We arrived at the airport and I thanked him for the ride and for sharing his story. I didn’t think about Cuca’s story for a while. I struggled to understand my position of privilege compared to that of many Central Americans my age.
I’ve been teaching a class on Central Americans in the United States for several years at San Francisco State, and one of its main components is understanding migration. We’ve read a fantastic, yet horrifying book about La Bestia by Salvadoran journalist Oscar Martinez called “The Beast.” It’s one thing to read about these stories, but it’s another completely to be told about it by someone who’s lived through it.

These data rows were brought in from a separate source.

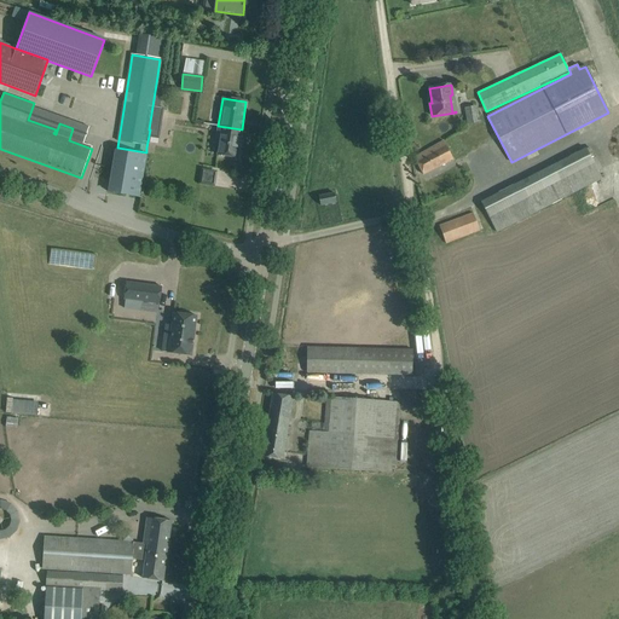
[(466,106),(468,123),(479,122),(478,105),(466,106)]
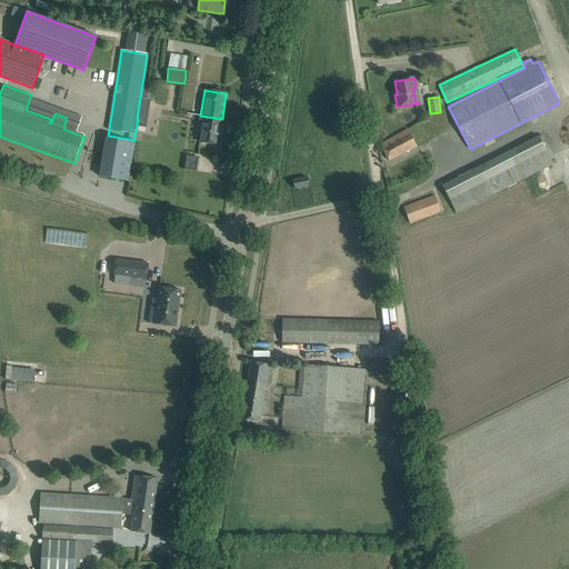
[(222,119),(200,116),(199,126),(203,127),(200,142),(218,146),(222,119)]
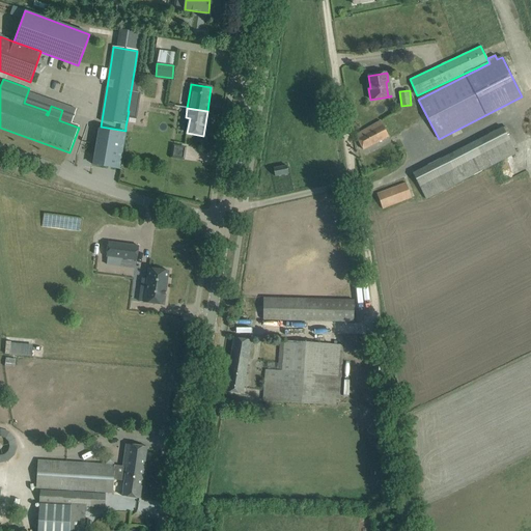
[(422,109),(417,112),(422,122),(427,120),(422,109)]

It wasn’t until I visited the exhibit “MONTARlaBestia” (“Riding the Beast”) at the Center for Latin American Studies in Berkeley, that I thought about Cuca’s story again. The exhibit is an installation merging art and poetry on miniature versions of boxcars and rails which serve to represent the beast. The pieces are a reminder of the odyssey that hundreds of migrants take so that you can walk into a clean office building or share that picture of your next meal (guilty, #foodie), but it’s also a reminder that there are many more, like Cuca, who didn’t make it.
The exhibit is put together by a group of 100 artists that formed the Colectivo de Artistas contra la Discriminación (Artists Collective against Discrimination) in partnership with the Mexican Museum, the Mexican Consulate General of San Francisco, and the Mexican Agency for International Development Cooperation. Their stated goal is to “raise awareness about migration and how it marginalizes an already vulnerable population.”
“MONTARlaBestia,” underwritten by Richard A. Levy, and Andrew Kluger, is now showing at the Center for Latin American Studies, 2334 Bowditch St, Berkeley. The exhibit runs through Sept. 29 and is open to the public Tuesday through Friday, from 1 p.m. to 5 p.m.